Mapping high-mid band to rotation speed or line thickness gives geometric visuals a crisp, articulate audio response
Among the 4-bin FFT bands, the high-mid (a.fft[2]) corresponds to percussive attack elements, synth articulation, and melodic presence — the most ‘crisp’ and defined part of the frequency spectrum. For geometric visuals, whose aesthetic is precision and articulation, driving rotation speed or line thickness from this band produces a response that matches the style: sharp, defined, not muddy. Bass (a.fft[0]) would feel too heavy and rhythmically dominant; highs (a.fft[3]) would feel noisy and frenetic.
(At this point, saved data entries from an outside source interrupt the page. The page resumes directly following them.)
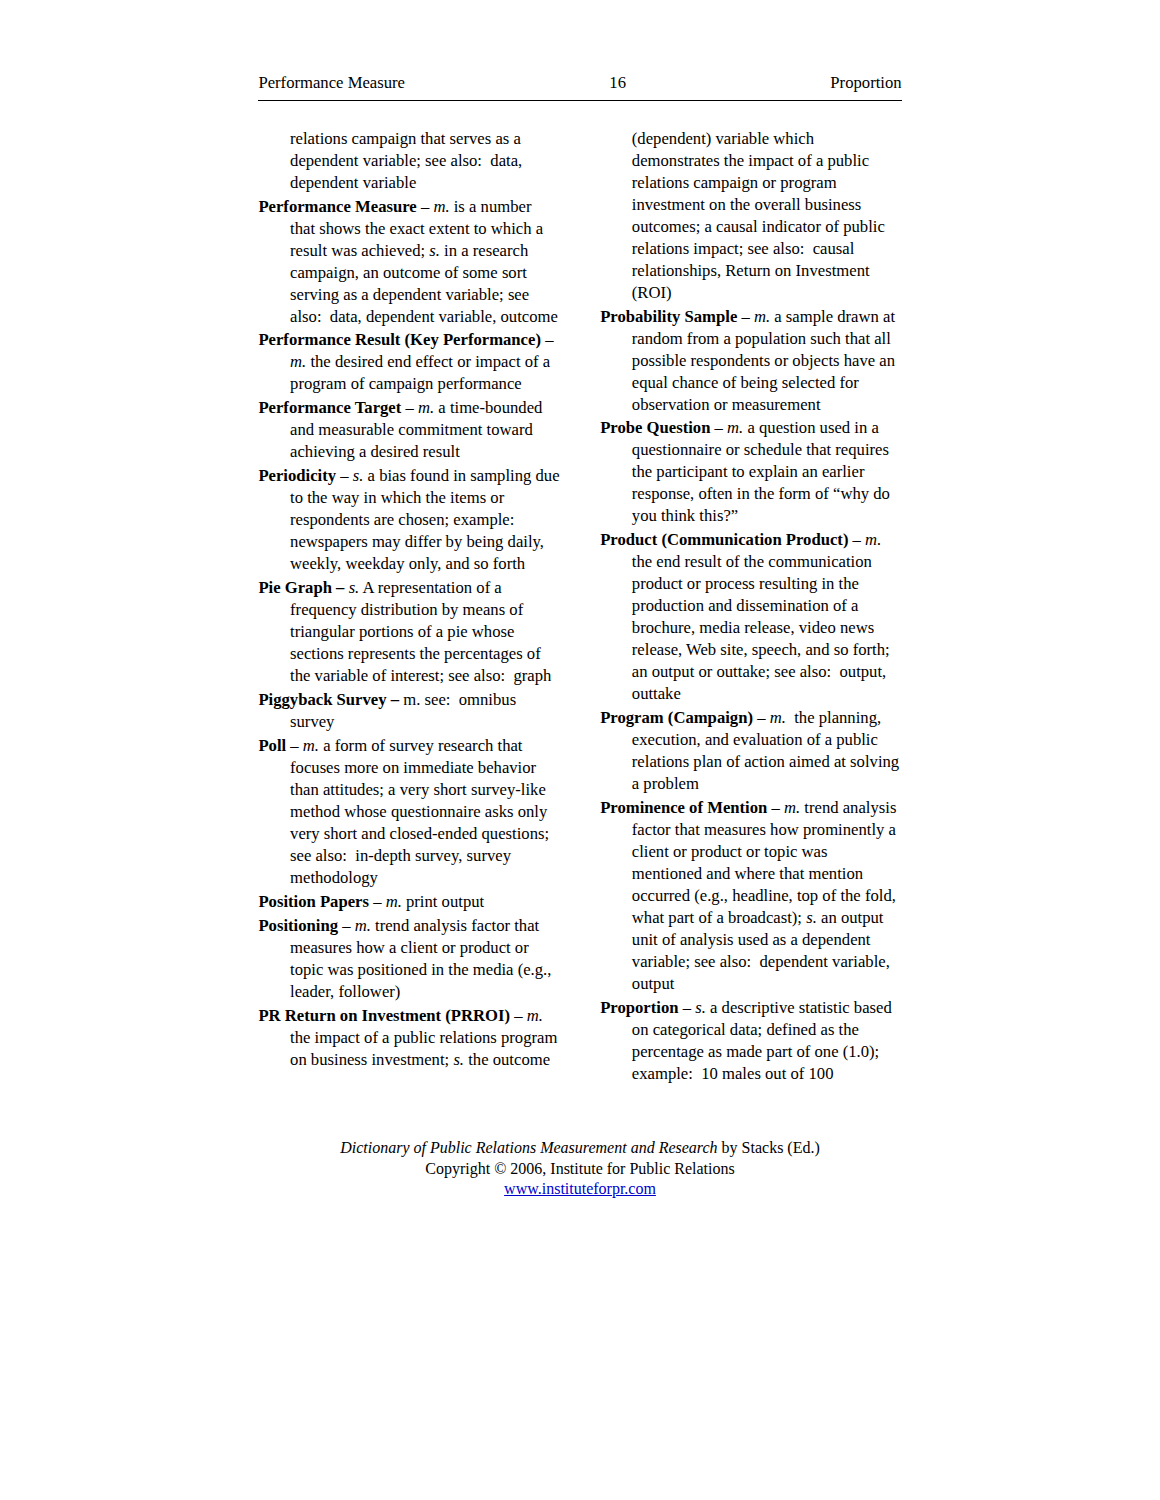Performance Measure 16 Proportion
relations campaign that serves as a dependent variable; see also: data, dependent variable
Performance Measure – m. is a number that shows the exact extent to which a result was achieved; s. in a research campaign, an outcome of some sort serving as a dependent variable; see also: data, dependent variable, outcome
Performance Result (Key Performance) – m. the desired end effect or impact of a program of campaign performance
Performance Target – m. a time-bounded and measurable commitment toward achieving a desired result
Periodicity – s. a bias found in sampling due to the way in which the items or respondents are chosen; example: newspapers may differ by being daily, weekly, weekday only, and so forth
Pie Graph – s. A representation of a frequency distribution by means of triangular portions of a pie whose sections represents the percentages of the variable of interest; see also: graph
Piggyback Survey – m. see: omnibus survey
Poll – m. a form of survey research that focuses more on immediate behavior than attitudes; a very short survey-like method whose questionnaire asks only very short and closed-ended questions; see also: in-depth survey, survey methodology
Position Papers – m. print output
Positioning – m. trend analysis factor that measures how a client or product or topic was positioned in the media (e.g., leader, follower)
PR Return on Investment (PRROI) – m. the impact of a public relations program on business investment; s. the outcome (dependent) variable which demonstrates the impact of a public relations campaign or program investment on the overall business outcomes; a causal indicator of public relations impact; see also: causal relationships, Return on Investment (ROI)
Probability Sample – m. a sample drawn at random from a population such that all possible respondents or objects have an equal chance of being selected for observation or measurement
Probe Question – m. a question used in a questionnaire or schedule that requires the participant to explain an earlier response, often in the form of “why do you think this?”
Product (Communication Product) – m. the end result of the communication product or process resulting in the production and dissemination of a brochure, media release, video news release, Web site, speech, and so forth; an output or outtake; see also: output, outtake
Program (Campaign) – m. the planning, execution, and evaluation of a public relations plan of action aimed at solving a problem
Prominence of Mention – m. trend analysis factor that measures how prominently a client or product or topic was mentioned and where that mention occurred (e.g., headline, top of the fold, what part of a broadcast); s. an output unit of analysis used as a dependent variable; see also: dependent variable, output
Proportion – s. a descriptive statistic based on categorical data; defined as the percentage as made part of one (1.0); example: 10 males out of 100
Dictionary of Public Relations Measurement and Research by Stacks (Ed.)
Copyright © 2006, Institute for Public Relations
www.instituteforpr.com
The design principle is to match the reactive band’s sonic character to the visual style’s character. All reactivity is envelope-following only — no beat-locking is available.
Examples
Hydra: .rotate(()=>speed + a.fft[2]*0.3) — rotation articulates with the mid-range melodic content, giving a precision feel. Alternatively, stroke width in GLSL: float w = baseW + a.fft[2]*0.02.
Assessment
A geometric patch uses bass (a.fft[0]) for rotation speed. The instructor says to use high-mid instead. Explain the reasoning in terms of sonic character matching visual style. What does ‘envelope-following only’ mean for the type of visual motion this produces?